## Task description
Give every entry again, unchanged, and leave its images out.

[Given records Boundary: Start]

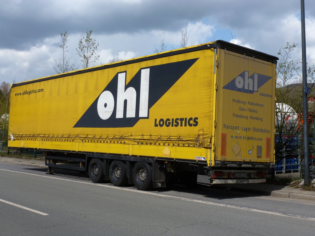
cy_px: 118
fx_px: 409
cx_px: 158
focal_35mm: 45
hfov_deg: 42.1
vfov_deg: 32.2
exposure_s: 1/500
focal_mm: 8
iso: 100
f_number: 5
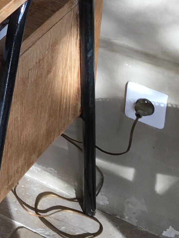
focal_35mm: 127
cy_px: -138
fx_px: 875
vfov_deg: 14.3
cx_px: -124
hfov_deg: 11.0
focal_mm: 4.15
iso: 25
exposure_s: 1/50
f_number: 2.2
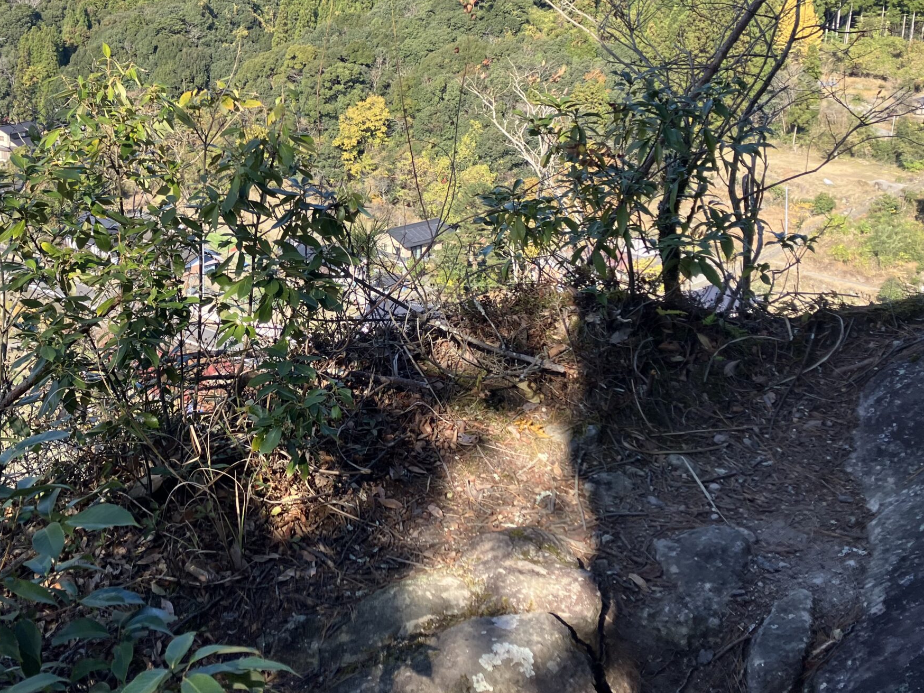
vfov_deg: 34.7
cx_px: 273
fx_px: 1094
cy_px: 214
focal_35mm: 41
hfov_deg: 44.8
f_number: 1.8
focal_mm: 3.99
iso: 32
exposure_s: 1/639
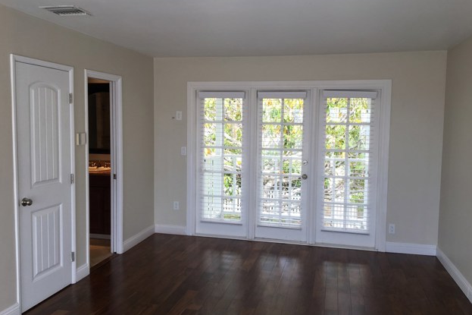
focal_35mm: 31
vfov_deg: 42.3
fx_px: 406
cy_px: 153
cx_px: 236
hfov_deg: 60.3
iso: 25
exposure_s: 1/125
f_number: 2.2
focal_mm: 4.15
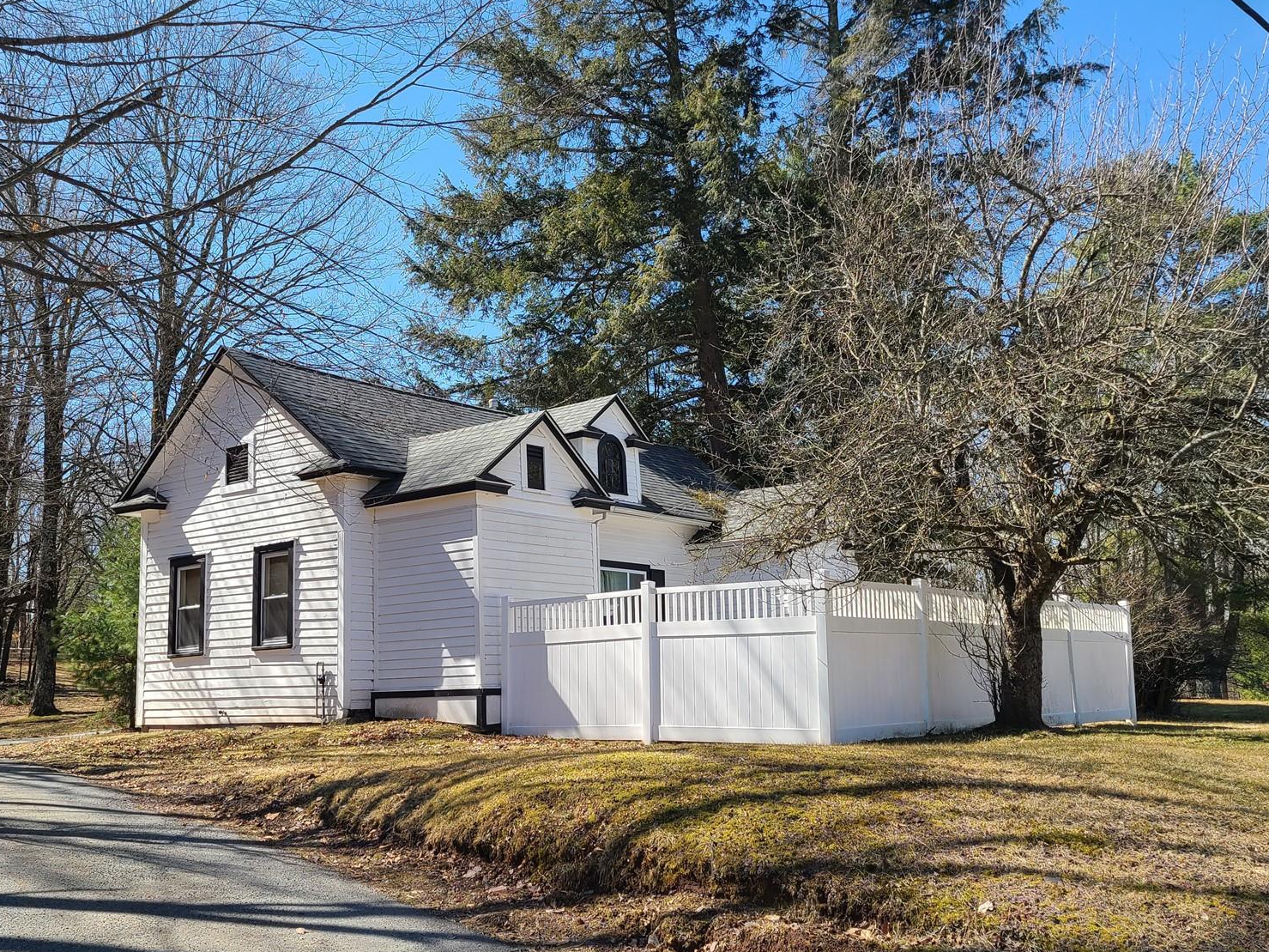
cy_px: 488
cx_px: 558
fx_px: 1320
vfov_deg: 39.6
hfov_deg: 51.2
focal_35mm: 36
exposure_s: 1/1108
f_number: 1.8
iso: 40
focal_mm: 5.4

[Given records Boundary: End]

## Solution
cy_px: 118
fx_px: 409
cx_px: 158
focal_35mm: 45
hfov_deg: 42.1
vfov_deg: 32.2
exposure_s: 1/500
focal_mm: 8
iso: 100
f_number: 5
focal_35mm: 127
cy_px: -138
fx_px: 875
vfov_deg: 14.3
cx_px: -124
hfov_deg: 11.0
focal_mm: 4.15
iso: 25
exposure_s: 1/50
f_number: 2.2
vfov_deg: 34.7
cx_px: 273
fx_px: 1094
cy_px: 214
focal_35mm: 41
hfov_deg: 44.8
f_number: 1.8
focal_mm: 3.99
iso: 32
exposure_s: 1/639
focal_35mm: 31
vfov_deg: 42.3
fx_px: 406
cy_px: 153
cx_px: 236
hfov_deg: 60.3
iso: 25
exposure_s: 1/125
f_number: 2.2
focal_mm: 4.15
cy_px: 488
cx_px: 558
fx_px: 1320
vfov_deg: 39.6
hfov_deg: 51.2
focal_35mm: 36
exposure_s: 1/1108
f_number: 1.8
iso: 40
focal_mm: 5.4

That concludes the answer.